Maharashtra government: Experienced hands Bhujbal, Thorat, Desai make it to Cabinet
Thackeray is heading a coalition government, whose main constituents are the Sena, the Congress and the NCP.
Long stints in electoral politics and past experience in handling key government departments are the hallmarks of Congress-NCP-Shiv Sena legislators who took oath as ministers along with Maharashtra Chief Minister Uddhav Thackeray at the Shivaji Park in Mumbai on Thursday evening.
Mr. Thackeray is heading a coalition government, the Maha Vikas Aghadi (MVA), whose main constituents are the Sena, the Congress and the NCP.
Chhagan Bhujbal, Jayant Patil (both from the NCP), Balasaheb Thorat and Nitin Raut (both from the Congress), Eknath Shinde and Subhash Desai (both from the Sena) took oath as ministers along with Mr. Thackeray.
Mr. Bhujbal (72) is a veteran figure in Maharashtra politics, who has the rare distinction of being associated with all the three major non-BJP parties in the state.
A senior Nationalist Congress Party (NCP) leader, Bhujbal had been a member of both the Shiv Sena and the Congress at different times.
Taking over as a minister is a sort of revival of his political fortunes after spending two years in jail since March 2016 in a money laundering case when the BJP-led government was in power.
Mr. Bhujbal, who represents the OBC community, cut his political teeth in the Shiv Sena. He served as the Mayor of Mumbai, a Sena bastion, two times — 1985-86 and 1990-91.
He quit the Sena in 1991, causing quite a stir in state politics, and joined the Congress.
Mr. Bhujbal resigned from the Congress in 1999 and sided with Sharad Pawar who formed the NCP the same year.
He became deputy Chief Minister in December 2008 and held key portfolios such as home affairs and public works in the Congress-NCP government.
Jayant Patil (57) is perceived as a leader with a clean image. He took charge of the NCP’s Maharashtra unit replacing Sunil Tatkare in April 2018, ahead of the crucial Lok Sabha and state Assembly polls.
The NCP retained its tally in the 2019 April Lok Sabha election and fared better in the October Assembly polls, but the credit largely went to his boss, Pawar.
Being part of a motley alliance of once-rival and ideologically divergent parties, Patil, known for composed demeanour, will be one of the key leaders who will be seen doing the trapeze act to ensure the three-party government sustains.
Mr. Patil, son of well-known Maharashtra leader the late Rajaram Patil, held key portfolios like finance, home and rural development from 1999 to 2014 when the Congress-NCP combine ruled the state.
Mr. Shinde (55) is the most prominent face of the Sena in the adjoining Thane city from where has been elected consecutively four terms to the assembly.
Considered a troubleshooter in the Sena, Mr. Shinde was the PWD minister in the previous BJP-led government (2014-19.

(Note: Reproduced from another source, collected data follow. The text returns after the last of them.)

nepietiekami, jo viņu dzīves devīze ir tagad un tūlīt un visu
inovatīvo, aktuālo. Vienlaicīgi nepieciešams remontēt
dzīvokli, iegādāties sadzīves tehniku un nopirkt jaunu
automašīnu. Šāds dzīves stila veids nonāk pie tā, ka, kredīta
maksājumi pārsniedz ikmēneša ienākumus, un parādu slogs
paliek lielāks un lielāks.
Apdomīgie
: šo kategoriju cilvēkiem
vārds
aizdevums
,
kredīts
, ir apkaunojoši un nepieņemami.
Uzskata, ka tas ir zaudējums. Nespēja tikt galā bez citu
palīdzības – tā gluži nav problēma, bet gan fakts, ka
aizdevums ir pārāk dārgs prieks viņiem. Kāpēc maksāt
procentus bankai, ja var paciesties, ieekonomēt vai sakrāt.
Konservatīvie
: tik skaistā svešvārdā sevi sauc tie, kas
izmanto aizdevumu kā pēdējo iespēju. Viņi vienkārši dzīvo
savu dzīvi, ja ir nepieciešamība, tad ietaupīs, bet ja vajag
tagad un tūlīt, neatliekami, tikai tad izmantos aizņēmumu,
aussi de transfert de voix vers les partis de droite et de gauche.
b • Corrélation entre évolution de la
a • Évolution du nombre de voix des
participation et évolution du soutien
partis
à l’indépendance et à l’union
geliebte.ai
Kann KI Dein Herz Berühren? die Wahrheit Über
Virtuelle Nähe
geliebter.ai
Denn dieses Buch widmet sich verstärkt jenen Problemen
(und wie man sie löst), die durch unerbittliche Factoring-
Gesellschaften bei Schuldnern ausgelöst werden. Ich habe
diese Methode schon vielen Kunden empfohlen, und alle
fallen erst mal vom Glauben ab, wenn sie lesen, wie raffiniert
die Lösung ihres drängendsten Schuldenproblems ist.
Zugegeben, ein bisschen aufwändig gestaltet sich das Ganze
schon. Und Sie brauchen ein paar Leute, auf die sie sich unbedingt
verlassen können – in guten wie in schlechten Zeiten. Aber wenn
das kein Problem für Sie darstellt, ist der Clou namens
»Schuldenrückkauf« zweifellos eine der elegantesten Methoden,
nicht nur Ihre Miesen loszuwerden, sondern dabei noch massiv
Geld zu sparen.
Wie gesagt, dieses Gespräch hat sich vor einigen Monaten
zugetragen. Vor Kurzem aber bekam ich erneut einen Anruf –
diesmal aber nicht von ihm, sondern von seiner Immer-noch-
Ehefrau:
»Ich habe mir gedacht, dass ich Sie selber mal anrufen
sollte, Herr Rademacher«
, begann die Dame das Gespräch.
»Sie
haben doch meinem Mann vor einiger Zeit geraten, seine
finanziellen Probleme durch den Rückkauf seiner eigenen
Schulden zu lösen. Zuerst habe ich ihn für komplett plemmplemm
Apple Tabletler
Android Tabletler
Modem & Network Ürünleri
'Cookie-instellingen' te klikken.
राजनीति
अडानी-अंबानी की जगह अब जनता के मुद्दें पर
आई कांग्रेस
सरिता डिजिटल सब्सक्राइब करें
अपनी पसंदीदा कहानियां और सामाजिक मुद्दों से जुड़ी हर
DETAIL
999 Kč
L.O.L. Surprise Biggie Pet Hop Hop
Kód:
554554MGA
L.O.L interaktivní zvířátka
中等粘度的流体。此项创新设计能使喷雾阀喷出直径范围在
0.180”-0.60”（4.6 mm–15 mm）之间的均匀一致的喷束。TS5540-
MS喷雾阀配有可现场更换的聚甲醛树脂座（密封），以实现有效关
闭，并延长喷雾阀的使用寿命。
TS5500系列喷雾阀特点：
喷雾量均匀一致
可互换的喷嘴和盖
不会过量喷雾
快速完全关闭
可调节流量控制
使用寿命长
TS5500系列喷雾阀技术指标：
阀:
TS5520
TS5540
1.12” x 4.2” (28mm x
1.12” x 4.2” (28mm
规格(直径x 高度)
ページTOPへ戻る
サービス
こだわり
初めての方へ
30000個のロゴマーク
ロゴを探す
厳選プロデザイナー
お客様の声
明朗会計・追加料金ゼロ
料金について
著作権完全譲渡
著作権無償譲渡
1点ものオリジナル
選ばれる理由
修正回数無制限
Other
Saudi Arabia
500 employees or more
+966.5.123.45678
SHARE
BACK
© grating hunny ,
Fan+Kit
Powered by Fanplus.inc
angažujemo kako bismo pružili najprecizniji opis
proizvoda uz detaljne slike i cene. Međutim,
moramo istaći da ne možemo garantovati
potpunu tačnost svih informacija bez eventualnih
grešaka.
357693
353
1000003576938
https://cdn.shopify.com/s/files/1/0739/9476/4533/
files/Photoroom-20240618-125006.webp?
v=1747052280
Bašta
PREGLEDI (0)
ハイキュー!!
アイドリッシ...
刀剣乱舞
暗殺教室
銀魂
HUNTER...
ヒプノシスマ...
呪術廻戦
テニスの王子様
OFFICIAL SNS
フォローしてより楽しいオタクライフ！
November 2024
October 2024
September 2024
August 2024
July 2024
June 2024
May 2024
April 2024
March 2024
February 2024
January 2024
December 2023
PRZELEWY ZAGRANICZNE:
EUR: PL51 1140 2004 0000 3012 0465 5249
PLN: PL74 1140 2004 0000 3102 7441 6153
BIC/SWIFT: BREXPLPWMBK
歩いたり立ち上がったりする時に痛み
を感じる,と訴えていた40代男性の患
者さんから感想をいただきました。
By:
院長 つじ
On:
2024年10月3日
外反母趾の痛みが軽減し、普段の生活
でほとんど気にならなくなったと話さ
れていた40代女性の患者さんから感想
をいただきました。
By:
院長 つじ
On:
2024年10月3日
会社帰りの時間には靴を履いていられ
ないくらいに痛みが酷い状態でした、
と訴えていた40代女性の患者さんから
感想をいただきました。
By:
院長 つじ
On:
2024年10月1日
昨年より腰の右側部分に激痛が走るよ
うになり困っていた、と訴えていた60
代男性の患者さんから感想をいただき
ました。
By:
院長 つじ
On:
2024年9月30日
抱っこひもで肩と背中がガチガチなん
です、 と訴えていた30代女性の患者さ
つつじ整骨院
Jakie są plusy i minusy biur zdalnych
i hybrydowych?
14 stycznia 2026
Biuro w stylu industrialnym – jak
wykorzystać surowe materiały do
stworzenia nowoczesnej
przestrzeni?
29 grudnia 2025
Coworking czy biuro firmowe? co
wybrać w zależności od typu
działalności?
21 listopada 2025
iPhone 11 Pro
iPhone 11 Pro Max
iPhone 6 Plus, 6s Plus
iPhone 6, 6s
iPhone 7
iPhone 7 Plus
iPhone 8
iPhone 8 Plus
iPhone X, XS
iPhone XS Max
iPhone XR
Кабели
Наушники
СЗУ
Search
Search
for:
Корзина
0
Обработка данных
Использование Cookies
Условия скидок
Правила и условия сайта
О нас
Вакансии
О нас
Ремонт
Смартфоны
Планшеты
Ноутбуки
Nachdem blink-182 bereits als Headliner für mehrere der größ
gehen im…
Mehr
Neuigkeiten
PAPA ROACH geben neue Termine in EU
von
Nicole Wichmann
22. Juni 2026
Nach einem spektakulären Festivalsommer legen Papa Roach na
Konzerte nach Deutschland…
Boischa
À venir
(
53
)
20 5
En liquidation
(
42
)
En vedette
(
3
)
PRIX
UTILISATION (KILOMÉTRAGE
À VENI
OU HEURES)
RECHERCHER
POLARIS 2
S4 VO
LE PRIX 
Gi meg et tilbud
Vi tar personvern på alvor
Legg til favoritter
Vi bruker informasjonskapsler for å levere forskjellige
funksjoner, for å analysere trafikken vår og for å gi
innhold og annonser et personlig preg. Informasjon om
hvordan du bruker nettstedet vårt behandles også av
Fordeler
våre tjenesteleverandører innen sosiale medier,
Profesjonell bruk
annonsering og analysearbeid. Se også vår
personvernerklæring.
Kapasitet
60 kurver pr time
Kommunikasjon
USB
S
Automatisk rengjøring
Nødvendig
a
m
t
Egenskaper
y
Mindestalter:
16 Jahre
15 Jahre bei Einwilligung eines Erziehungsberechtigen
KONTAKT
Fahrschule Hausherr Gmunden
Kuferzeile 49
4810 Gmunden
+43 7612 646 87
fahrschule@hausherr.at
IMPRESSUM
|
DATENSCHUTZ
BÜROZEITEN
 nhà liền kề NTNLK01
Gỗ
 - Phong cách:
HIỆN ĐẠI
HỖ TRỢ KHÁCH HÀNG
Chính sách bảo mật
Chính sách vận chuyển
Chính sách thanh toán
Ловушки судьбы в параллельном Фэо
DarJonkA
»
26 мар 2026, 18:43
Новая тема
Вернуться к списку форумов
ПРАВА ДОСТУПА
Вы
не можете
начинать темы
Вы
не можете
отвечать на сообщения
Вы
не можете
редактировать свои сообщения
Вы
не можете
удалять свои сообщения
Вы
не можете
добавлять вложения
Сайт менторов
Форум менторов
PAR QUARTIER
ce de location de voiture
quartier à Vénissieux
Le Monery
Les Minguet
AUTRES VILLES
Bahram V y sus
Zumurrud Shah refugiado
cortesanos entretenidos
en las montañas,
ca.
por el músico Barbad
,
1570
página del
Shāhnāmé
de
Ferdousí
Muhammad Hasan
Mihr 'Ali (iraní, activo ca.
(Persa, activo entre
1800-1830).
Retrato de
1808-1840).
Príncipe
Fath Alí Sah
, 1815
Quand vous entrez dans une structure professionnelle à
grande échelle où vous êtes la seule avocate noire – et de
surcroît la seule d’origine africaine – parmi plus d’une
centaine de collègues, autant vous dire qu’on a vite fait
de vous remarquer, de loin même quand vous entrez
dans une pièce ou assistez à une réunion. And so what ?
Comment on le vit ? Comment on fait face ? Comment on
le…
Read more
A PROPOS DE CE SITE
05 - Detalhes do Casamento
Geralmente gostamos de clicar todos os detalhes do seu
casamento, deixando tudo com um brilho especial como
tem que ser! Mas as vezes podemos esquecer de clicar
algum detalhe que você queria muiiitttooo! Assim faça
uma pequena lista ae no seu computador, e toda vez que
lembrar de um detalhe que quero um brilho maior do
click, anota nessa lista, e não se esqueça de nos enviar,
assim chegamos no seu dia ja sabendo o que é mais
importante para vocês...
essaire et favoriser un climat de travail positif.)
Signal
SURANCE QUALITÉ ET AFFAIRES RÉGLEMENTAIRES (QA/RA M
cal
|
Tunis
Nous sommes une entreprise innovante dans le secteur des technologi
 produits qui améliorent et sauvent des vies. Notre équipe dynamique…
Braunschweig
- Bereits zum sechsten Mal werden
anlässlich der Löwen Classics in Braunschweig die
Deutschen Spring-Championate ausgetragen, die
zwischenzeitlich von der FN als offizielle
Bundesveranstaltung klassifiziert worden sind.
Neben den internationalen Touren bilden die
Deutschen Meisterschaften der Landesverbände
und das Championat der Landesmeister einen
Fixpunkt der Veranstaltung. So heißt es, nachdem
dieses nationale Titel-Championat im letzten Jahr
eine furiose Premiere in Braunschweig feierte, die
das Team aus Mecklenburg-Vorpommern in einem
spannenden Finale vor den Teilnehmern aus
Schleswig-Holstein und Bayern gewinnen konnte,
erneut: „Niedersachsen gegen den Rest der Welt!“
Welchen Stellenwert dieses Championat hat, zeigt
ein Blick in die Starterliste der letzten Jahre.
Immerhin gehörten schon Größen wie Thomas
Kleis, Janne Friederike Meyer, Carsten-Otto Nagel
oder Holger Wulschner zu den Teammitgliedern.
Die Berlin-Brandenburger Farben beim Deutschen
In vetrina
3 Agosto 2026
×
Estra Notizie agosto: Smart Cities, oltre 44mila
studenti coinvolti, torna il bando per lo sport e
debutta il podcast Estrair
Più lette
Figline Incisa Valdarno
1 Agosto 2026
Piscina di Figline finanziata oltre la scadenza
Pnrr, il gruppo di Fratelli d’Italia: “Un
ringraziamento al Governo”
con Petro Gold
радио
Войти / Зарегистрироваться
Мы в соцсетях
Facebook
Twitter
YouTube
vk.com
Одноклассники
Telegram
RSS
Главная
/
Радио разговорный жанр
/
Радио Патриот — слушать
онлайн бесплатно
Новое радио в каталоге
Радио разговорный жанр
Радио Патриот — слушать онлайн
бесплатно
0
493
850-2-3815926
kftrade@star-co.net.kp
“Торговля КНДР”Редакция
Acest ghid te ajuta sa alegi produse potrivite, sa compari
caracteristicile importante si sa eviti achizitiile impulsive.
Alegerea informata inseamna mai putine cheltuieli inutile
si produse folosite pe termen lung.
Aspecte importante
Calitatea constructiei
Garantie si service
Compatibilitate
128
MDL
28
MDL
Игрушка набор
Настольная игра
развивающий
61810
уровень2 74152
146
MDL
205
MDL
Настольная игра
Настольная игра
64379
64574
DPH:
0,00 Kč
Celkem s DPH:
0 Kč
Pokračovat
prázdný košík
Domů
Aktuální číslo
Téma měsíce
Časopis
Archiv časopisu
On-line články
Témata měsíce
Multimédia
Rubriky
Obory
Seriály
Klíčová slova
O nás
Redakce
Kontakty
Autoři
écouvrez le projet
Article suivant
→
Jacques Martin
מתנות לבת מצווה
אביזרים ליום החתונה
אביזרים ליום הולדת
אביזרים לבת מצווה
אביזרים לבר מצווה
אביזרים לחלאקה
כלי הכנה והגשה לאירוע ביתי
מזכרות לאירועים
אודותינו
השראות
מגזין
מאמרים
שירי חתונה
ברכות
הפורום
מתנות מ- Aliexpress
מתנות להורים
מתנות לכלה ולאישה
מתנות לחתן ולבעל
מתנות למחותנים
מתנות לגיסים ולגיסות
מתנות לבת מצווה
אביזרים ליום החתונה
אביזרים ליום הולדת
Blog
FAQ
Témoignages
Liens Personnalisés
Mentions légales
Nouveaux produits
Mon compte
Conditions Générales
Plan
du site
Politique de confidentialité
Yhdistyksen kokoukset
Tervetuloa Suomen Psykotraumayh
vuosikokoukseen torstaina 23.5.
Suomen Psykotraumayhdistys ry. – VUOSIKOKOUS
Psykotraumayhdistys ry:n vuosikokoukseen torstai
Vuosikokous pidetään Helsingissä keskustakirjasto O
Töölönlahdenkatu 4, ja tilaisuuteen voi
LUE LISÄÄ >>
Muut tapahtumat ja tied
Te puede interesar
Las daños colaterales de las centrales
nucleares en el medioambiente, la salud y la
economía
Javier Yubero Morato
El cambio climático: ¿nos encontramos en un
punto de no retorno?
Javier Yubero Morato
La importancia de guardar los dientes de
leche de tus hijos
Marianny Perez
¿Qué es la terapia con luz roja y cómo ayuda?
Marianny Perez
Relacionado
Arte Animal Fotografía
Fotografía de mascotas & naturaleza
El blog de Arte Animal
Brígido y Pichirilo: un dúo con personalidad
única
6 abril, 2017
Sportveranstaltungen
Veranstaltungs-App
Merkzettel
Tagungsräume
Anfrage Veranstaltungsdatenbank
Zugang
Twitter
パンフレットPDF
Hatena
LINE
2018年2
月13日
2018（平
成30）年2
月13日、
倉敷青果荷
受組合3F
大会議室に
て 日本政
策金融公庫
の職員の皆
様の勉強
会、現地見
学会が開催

One of the confidants of Uddhav Thackeray, Mr. Desai (77) is currently an MLC. The senior-most member of the cabinet had been a member of the assembly three times.
Now serving his third term in the upper house of the legislature, Desai was the industries minister in the 2014-19 BJP-Sena government.
A key leader of the Congress from its erstwhile bastion of Vidarbha in eastern Maharashtra, Raut (62) is a four-term MLA.
He is national chairman of the Congress’s Scheduled Caste department and one of the working presidents of the party in Maharashtra.
Hailing from Nagpur, Mr. Raut, too, comes with past experience in government. He has held animal husbandry, employment guarantee and water conservation departments so far.
Congress leader Balasaheb Thorat (66) took charge of the party’s state unit at a difficult time.
When Thorat became the Maharashtra Congress chief in July this year, the party was already staring down the barrel after its Lok Sabha poll debacle in the state, once its citadel.
It could win only one seat in the general election and was relegated to inferior position than its ally, the NCP.
The Congress (44) though fared better in the Assembly elections, winning two more seats than its 2014 tally.
The result may not be satisfactory for the party, which led the state several times in the past, a trusted lieutenant of the party’s central leadership, Thorat ensured proper co-ordination in the state unit hit by factionalism.
Mr. Thorat, known for maintaining a low profile, was first elected as an MLA from Sangamner in 1985 as an independent. In 1990, he contested Assembly poll on a Congress ticket and this is his eighth term as a legislator.
He became a minister of state in 1999 and was promoted as a cabinet minister in 2004. The Congress legislature party leader has held revenue, agriculture, water conservation and protocol portfolios in the past.